The latest shocker from Hollywood has Brittany Murphy as the victim of possible foul play, and a short while later her husband also became a victim by dying under the same circumstances. The death of Murphy according to recent lab reports, seems to have been caused by long term poisoning.
Although no one, at this point, have made the announcement that the 32 year-old actress was murdered. Even though forensic evidence clearly points to this conclusion. Murphy’s father felt so certain that his daughter had been purposefully killed that he ordered separate lab tests performed after the Los Angeles Coroner Department labeled her death a mixture of cold medications and pneumonia.
In 2009, Brittany was pronounced dead on December 20. Five short months later her husband, 40 year-old Simon Monjack died of pneumonia as well. Apparently no one, apart from Angelo Bertolotti, found this coincidence odd. Certainly not law enforcement officials who had closed out Murphy’s death as nothing out of the ordinary.
But Bertolotti was never satisfied with the official explanation of his daughter’s death. Murphy had told him that her public support of a “whistle blower” had led to the actress being followed by government agents and that she was not only under physical surveillance, but, her phone and communications were being monitored.
Possibly. Except, her lab tests came back from an independant lab showing that Murphy’s hair contained abnormal amounts of heavy metals. Forensics 101 would say that is evidence of long term poisoning. Even in the days when toxicology was not as advanced as it is today, traces of poison (noticed by the amounts of heavy metals and or arsenic) in a victim’s hair meant that they had been “fed” poison over a long period of time.
In the past, human hair follicles contained traces of arsenic that had been administered to victims over a period of time and these were easy to find in analysis. So too are so-called “heavy metal poisons” which include mercury, thallium, zinc and copper, et al. The human body requires small amounts of these metals but too much will kill. These “heavy metals can also be found in insecticide and other poisons.
In the case of “short-term” poisoning, symptoms would have been apparent during the autopsy and would have shown up in the toxicology tests run by the Los Angeles Coroner’s office. However, these tests would not have been run if the cause of death, as reported by the coroner, appeared to be from complications arising from pneumonia and a toxic mix of cold remedies. So the likelihood of a long term campaign of murder does seem more likely. Long term poisoning could have caused Brittany Murphy’s death and that of her husband.

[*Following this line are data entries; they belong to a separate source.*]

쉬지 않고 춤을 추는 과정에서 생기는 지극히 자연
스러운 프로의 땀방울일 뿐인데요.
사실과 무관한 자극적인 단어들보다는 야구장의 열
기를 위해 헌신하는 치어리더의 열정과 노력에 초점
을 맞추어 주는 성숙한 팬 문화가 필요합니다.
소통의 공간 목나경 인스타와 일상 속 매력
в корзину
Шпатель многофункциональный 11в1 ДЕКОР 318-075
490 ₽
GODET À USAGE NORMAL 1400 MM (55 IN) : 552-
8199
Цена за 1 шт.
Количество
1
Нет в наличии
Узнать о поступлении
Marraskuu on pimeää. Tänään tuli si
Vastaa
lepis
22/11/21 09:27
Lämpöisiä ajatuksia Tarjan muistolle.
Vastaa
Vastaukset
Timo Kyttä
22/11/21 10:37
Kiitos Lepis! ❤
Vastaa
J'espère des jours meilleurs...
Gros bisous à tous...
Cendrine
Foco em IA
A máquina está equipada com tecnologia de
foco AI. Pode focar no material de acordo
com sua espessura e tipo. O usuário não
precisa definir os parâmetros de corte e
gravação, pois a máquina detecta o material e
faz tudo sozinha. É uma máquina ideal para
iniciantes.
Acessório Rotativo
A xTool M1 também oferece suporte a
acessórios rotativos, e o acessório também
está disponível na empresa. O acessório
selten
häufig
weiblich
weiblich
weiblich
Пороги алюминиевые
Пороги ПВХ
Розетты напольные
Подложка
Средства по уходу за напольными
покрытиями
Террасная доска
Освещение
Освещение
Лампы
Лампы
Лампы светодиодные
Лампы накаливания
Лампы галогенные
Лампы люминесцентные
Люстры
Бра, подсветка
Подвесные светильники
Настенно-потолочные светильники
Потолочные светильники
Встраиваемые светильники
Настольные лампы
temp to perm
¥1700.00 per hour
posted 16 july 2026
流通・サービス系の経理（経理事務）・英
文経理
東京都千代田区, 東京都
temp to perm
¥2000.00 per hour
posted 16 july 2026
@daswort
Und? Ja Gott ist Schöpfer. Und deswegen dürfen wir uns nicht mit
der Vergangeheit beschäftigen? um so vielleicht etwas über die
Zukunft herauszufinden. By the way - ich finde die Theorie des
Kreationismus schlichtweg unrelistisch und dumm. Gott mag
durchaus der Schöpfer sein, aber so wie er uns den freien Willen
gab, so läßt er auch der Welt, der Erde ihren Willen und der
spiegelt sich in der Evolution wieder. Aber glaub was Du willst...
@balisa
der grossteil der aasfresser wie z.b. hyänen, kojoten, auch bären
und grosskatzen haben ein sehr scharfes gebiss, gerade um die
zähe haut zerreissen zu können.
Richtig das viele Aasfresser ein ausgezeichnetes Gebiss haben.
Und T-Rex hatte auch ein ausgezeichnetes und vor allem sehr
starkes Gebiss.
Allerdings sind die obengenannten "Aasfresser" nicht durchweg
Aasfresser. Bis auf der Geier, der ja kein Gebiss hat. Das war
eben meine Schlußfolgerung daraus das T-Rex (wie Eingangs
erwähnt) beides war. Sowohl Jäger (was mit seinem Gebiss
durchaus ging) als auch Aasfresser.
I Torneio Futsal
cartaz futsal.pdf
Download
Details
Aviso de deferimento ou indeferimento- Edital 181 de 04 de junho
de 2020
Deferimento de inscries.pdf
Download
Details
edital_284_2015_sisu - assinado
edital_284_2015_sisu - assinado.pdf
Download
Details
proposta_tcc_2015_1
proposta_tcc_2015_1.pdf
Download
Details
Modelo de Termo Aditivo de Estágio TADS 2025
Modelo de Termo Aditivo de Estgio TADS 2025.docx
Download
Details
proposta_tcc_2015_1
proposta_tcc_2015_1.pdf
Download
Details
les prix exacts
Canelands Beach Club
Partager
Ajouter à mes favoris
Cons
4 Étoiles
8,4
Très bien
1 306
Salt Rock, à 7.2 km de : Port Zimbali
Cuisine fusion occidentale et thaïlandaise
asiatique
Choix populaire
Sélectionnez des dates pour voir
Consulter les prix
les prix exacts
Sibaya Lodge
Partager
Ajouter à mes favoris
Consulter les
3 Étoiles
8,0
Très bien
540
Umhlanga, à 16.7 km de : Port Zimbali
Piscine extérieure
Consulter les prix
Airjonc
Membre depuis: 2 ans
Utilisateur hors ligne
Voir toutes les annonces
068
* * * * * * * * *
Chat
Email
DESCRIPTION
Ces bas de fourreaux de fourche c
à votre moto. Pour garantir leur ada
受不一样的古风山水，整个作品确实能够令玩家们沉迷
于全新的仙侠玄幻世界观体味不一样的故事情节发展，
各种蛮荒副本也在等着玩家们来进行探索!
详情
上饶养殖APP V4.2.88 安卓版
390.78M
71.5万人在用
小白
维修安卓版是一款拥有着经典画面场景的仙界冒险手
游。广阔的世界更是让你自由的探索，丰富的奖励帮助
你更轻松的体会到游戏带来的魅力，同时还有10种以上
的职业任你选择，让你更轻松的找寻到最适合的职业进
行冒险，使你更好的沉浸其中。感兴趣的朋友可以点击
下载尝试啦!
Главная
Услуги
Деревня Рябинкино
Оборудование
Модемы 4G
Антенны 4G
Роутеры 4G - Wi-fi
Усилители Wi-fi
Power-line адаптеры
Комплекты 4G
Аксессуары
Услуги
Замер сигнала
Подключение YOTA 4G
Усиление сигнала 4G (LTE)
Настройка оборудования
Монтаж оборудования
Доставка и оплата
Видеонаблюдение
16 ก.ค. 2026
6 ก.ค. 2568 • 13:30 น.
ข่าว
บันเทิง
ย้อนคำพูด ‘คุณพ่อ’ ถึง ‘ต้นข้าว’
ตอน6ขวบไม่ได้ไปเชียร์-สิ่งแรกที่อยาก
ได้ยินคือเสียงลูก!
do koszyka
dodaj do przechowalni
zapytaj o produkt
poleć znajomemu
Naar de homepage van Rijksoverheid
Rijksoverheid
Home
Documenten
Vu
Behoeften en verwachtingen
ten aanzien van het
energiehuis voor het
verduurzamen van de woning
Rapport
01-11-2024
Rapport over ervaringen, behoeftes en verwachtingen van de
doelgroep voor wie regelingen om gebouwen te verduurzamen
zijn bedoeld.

But, who would do such a thing?
One theory has Brittany murdered because of her public support of Homeland Security whistleblower, Julie Davis, who was also Murphy’s friend. Following the old adage of “there’s no smoke without fire,” Davis’ support from Murphy, and presumably her husband, must have put the both of them on some sort of “watch list.” Especially since journalist Davis was listed as a “domestic terrorist” after her revelations about foreign terrorists gaining access to the country.
Davis herself has supported Brittany’s father in his allegations that his daughter was murdered. Murphy’s mother has always maintained that the Sin City actress was killed by toxic mold and believes that both the actress and her husband were killed by this mysterious fungus. That theory has been discounted, much as the purposeful poisoning theory has.
Since the independent tests ordered by Murphy’s father show these heavy metal traces in his daughter’s hair, it seems to indicate that long term poisoning was the cause of Brittany’s death. Since her husband died from the same symptoms five months later, it would seem that he had been targeted as well. With the Los Angeles Coroner stating that the new evidence does not indicate a need to re-open Murphy’s case, the question of who was poisoning the star will, for now, remain unanswered. But it does not take Sherlock Holmes to see that something does not add up in the star’s death.